RECORDS TO USE:
__________
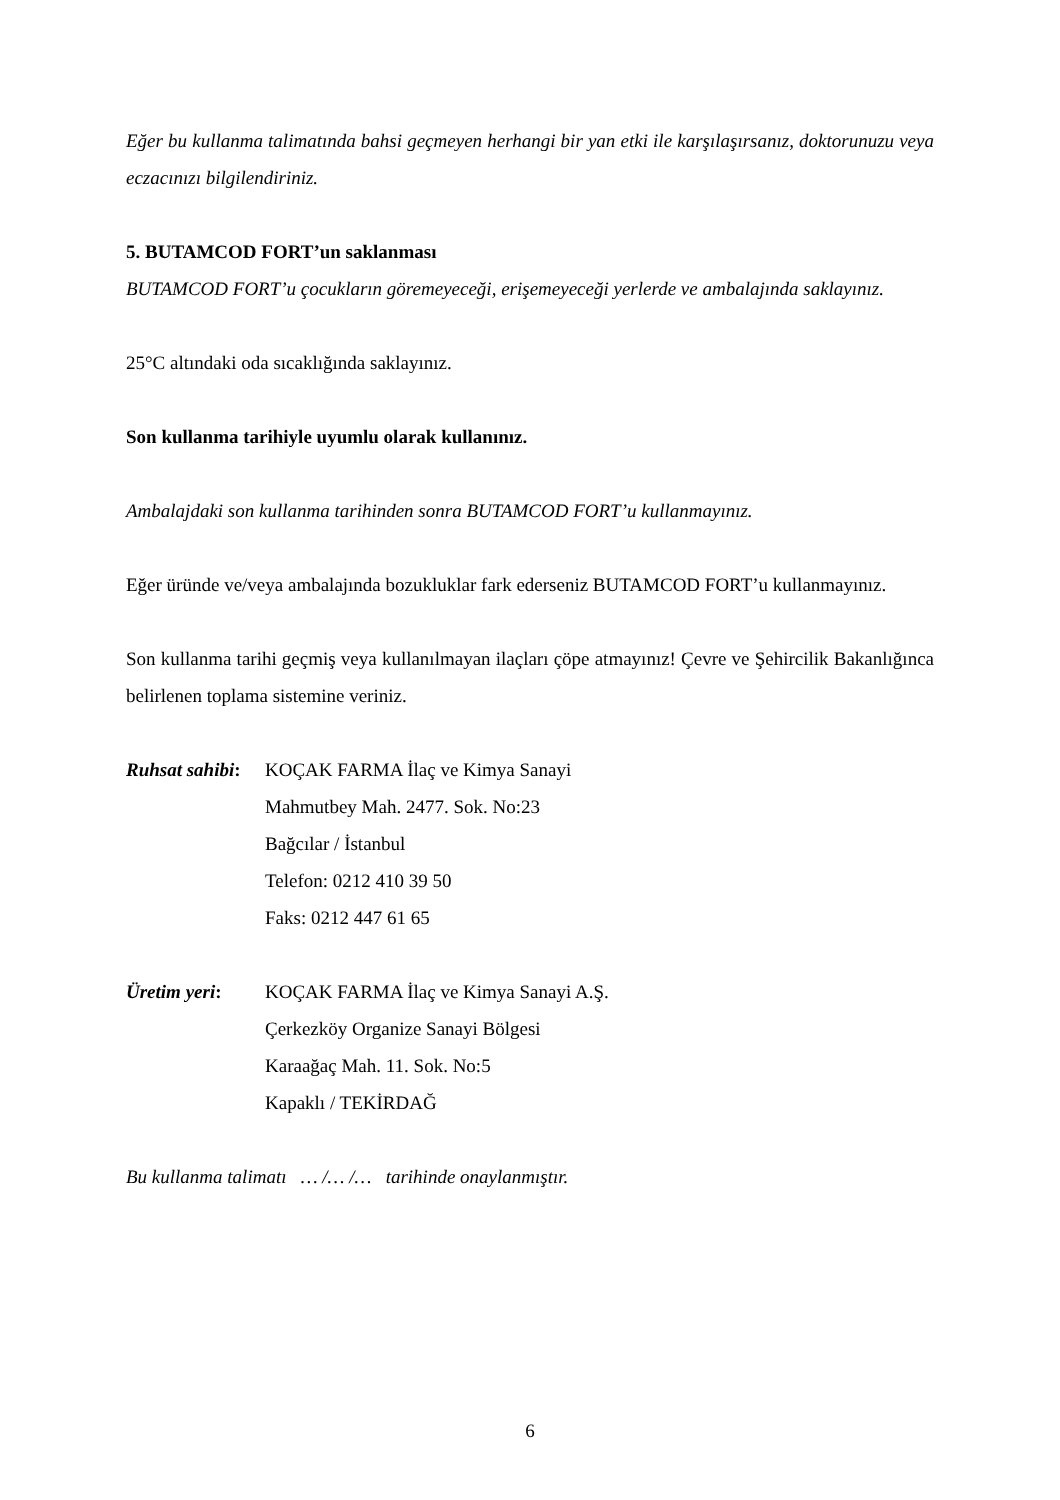Eğer bu kullanma talimatında bahsi geçmeyen herhangi bir yan etki ile karşılaşırsanız, doktorunuzu veya eczacınızı bilgilendiriniz.
5. BUTAMCOD FORT’un saklanması
BUTAMCOD FORT’u çocukların göremeyeceği, erişemeyeceği yerlerde ve ambalajında saklayınız.
25°C altındaki oda sıcaklığında saklayınız.
Son kullanma tarihiyle uyumlu olarak kullanınız.
Ambalajdaki son kullanma tarihinden sonra BUTAMCOD FORT’u kullanmayınız.
Eğer üründe ve/veya ambalajında bozukluklar fark ederseniz BUTAMCOD FORT’u kullanmayınız.
Son kullanma tarihi geçmiş veya kullanılmayan ilaçları çöpe atmayınız! Çevre ve Şehircilik Bakanlığınca belirlenen toplama sistemine veriniz.
Ruhsat sahibi:
KOÇAK FARMA İlaç ve Kimya Sanayi
Mahmutbey Mah. 2477. Sok. No:23
Bağcılar / İstanbul
Telefon: 0212 410 39 50
Faks: 0212 447 61 65
Üretim yeri: KOÇAK FARMA İlaç ve Kimya Sanayi A.Ş.
Çerkezköy Organize Sanayi Bölgesi
Karaağaç Mah. 11. Sok. No:5
Kapaklı / TEKİRDAĞ
Bu kullanma talimatı … /… /… tarihinde onaylanmıştır.
6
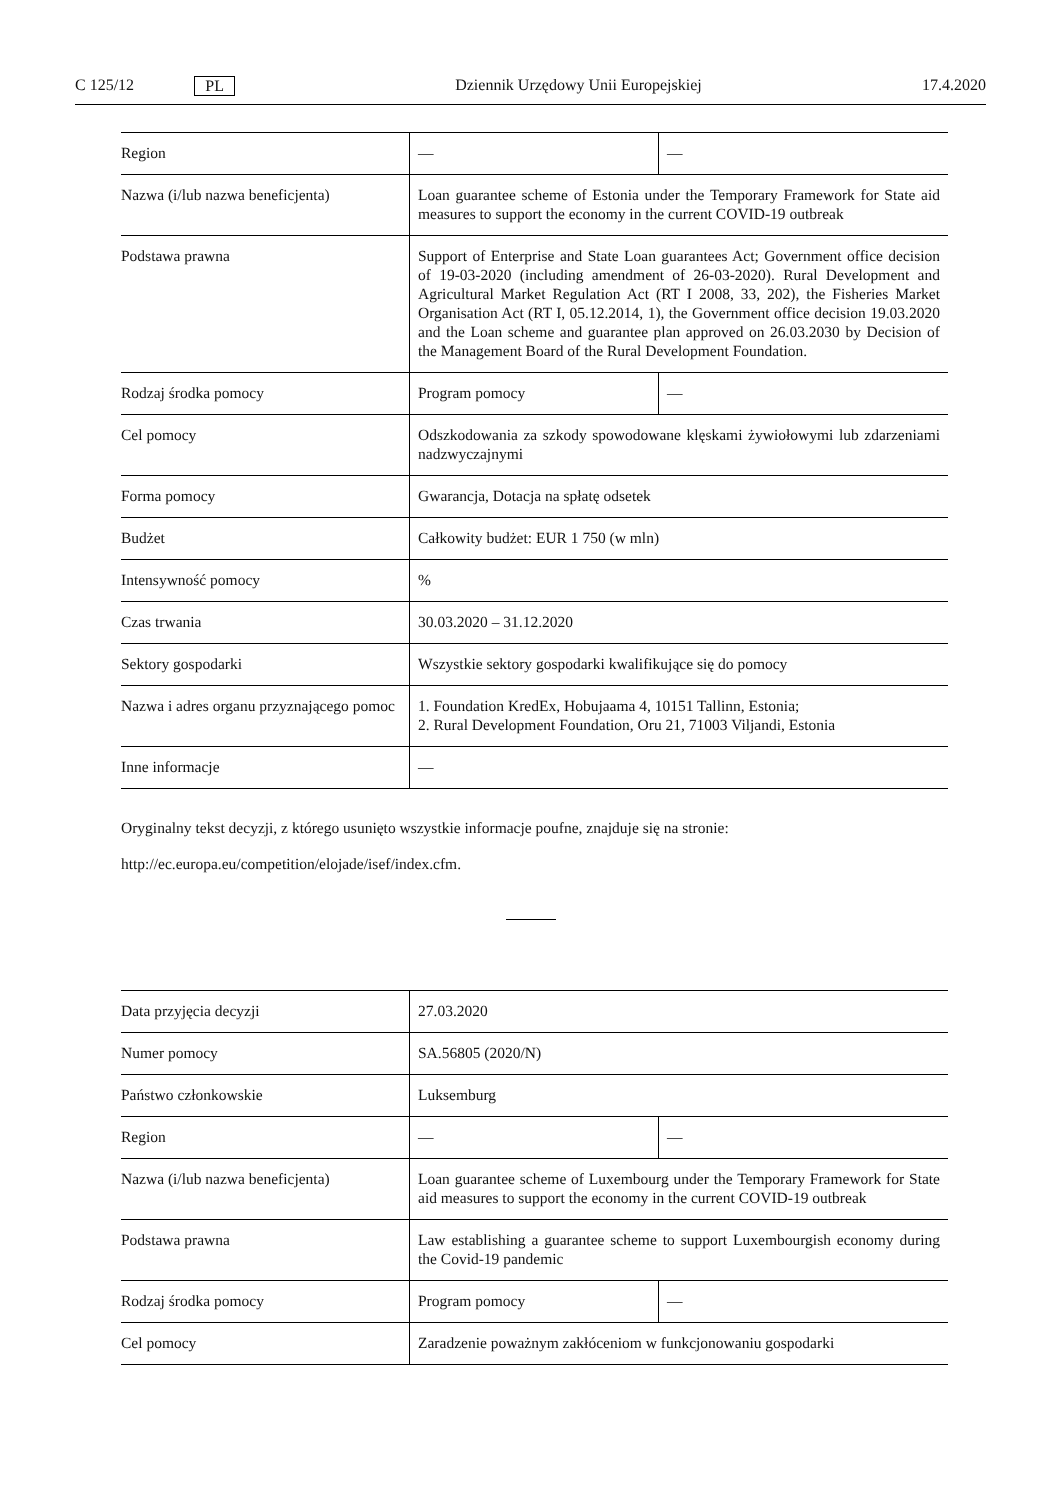C 125/12 PL Dziennik Urzędowy Unii Europejskiej 17.4.2020
| Region | — | — |
| Nazwa (i/lub nazwa beneficjenta) | Loan guarantee scheme of Estonia under the Temporary Framework for State aid measures to support the economy in the current COVID-19 outbreak | |
| Podstawa prawna | Support of Enterprise and State Loan guarantees Act; Government office decision of 19-03-2020 (including amendment of 26-03-2020). Rural Development and Agricultural Market Regulation Act (RT I 2008, 33, 202), the Fisheries Market Organisation Act (RT I, 05.12.2014, 1), the Government office decision 19.03.2020 and the Loan scheme and guarantee plan approved on 26.03.2030 by Decision of the Management Board of the Rural Development Foundation. | |
| Rodzaj środka pomocy | Program pomocy | — |
| Cel pomocy | Odszkodowania za szkody spowodowane klęskami żywiołowymi lub zdarzeniami nadzwyczajnymi | |
| Forma pomocy | Gwarancja, Dotacja na spłatę odsetek | |
| Budżet | Całkowity budżet: EUR 1 750 (w mln) | |
| Intensywność pomocy | % | |
| Czas trwania | 30.03.2020 – 31.12.2020 | |
| Sektory gospodarki | Wszystkie sektory gospodarki kwalifikujące się do pomocy | |
| Nazwa i adres organu przyznającego pomoc | 1. Foundation KredEx, Hobujaama 4, 10151 Tallinn, Estonia; 2. Rural Development Foundation, Oru 21, 71003 Viljandi, Estonia | |
| Inne informacje | — | |
Oryginalny tekst decyzji, z którego usunięto wszystkie informacje poufne, znajduje się na stronie:
http://ec.europa.eu/competition/elojade/isef/index.cfm.
| Data przyjęcia decyzji | 27.03.2020 | |
| Numer pomocy | SA.56805 (2020/N) | |
| Państwo członkowskie | Luksemburg | |
| Region | — | — |
| Nazwa (i/lub nazwa beneficjenta) | Loan guarantee scheme of Luxembourg under the Temporary Framework for State aid measures to support the economy in the current COVID-19 outbreak | |
| Podstawa prawna | Law establishing a guarantee scheme to support Luxembourgish economy during the Covid-19 pandemic | |
| Rodzaj środka pomocy | Program pomocy | — |
| Cel pomocy | Zaradzenie poważnym zakłóceniom w funkcjonowaniu gospodarki | |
__________
REQUIREMENT:
Please set down each line of the listing above word for word, skipping any pictures.

TASK RESPONSE:
Eğer bu kullanma talimatında bahsi geçmeyen herhangi bir yan etki ile karşılaşırsanız, doktorunuzu veya eczacınızı bilgilendiriniz.
5. BUTAMCOD FORT’un saklanması
BUTAMCOD FORT’u çocukların göremeyeceği, erişemeyeceği yerlerde ve ambalajında saklayınız.
25°C altındaki oda sıcaklığında saklayınız.
Son kullanma tarihiyle uyumlu olarak kullanınız.
Ambalajdaki son kullanma tarihinden sonra BUTAMCOD FORT’u kullanmayınız.
Eğer üründe ve/veya ambalajında bozukluklar fark ederseniz BUTAMCOD FORT’u kullanmayınız.
Son kullanma tarihi geçmiş veya kullanılmayan ilaçları çöpe atmayınız! Çevre ve Şehircilik Bakanlığınca belirlenen toplama sistemine veriniz.
Ruhsat sahibi:
KOÇAK FARMA İlaç ve Kimya Sanayi
Mahmutbey Mah. 2477. Sok. No:23
Bağcılar / İstanbul
Telefon: 0212 410 39 50
Faks: 0212 447 61 65
Üretim yeri: KOÇAK FARMA İlaç ve Kimya Sanayi A.Ş.
Çerkezköy Organize Sanayi Bölgesi
Karaağaç Mah. 11. Sok. No:5
Kapaklı / TEKİRDAĞ
Bu kullanma talimatı … /… /… tarihinde onaylanmıştır.
6
C 125/12 PL Dziennik Urzędowy Unii Europejskiej 17.4.2020
| Region | — | — |
| Nazwa (i/lub nazwa beneficjenta) | Loan guarantee scheme of Estonia under the Temporary Framework for State aid measures to support the economy in the current COVID-19 outbreak | |
| Podstawa prawna | Support of Enterprise and State Loan guarantees Act; Government office decision of 19-03-2020 (including amendment of 26-03-2020). Rural Development and Agricultural Market Regulation Act (RT I 2008, 33, 202), the Fisheries Market Organisation Act (RT I, 05.12.2014, 1), the Government office decision 19.03.2020 and the Loan scheme and guarantee plan approved on 26.03.2030 by Decision of the Management Board of the Rural Development Foundation. | |
| Rodzaj środka pomocy | Program pomocy | — |
| Cel pomocy | Odszkodowania za szkody spowodowane klęskami żywiołowymi lub zdarzeniami nadzwyczajnymi | |
| Forma pomocy | Gwarancja, Dotacja na spłatę odsetek | |
| Budżet | Całkowity budżet: EUR 1 750 (w mln) | |
| Intensywność pomocy | % | |
| Czas trwania | 30.03.2020 – 31.12.2020 | |
| Sektory gospodarki | Wszystkie sektory gospodarki kwalifikujące się do pomocy | |
| Nazwa i adres organu przyznającego pomoc | 1. Foundation KredEx, Hobujaama 4, 10151 Tallinn, Estonia; 2. Rural Development Foundation, Oru 21, 71003 Viljandi, Estonia | |
| Inne informacje | — | |
Oryginalny tekst decyzji, z którego usunięto wszystkie informacje poufne, znajduje się na stronie:
http://ec.europa.eu/competition/elojade/isef/index.cfm.
| Data przyjęcia decyzji | 27.03.2020 | |
| Numer pomocy | SA.56805 (2020/N) | |
| Państwo członkowskie | Luksemburg | |
| Region | — | — |
| Nazwa (i/lub nazwa beneficjenta) | Loan guarantee scheme of Luxembourg under the Temporary Framework for State aid measures to support the economy in the current COVID-19 outbreak | |
| Podstawa prawna | Law establishing a guarantee scheme to support Luxembourgish economy during the Covid-19 pandemic | |
| Rodzaj środka pomocy | Program pomocy | — |
| Cel pomocy | Zaradzenie poważnym zakłóceniom w funkcjonowaniu gospodarki | |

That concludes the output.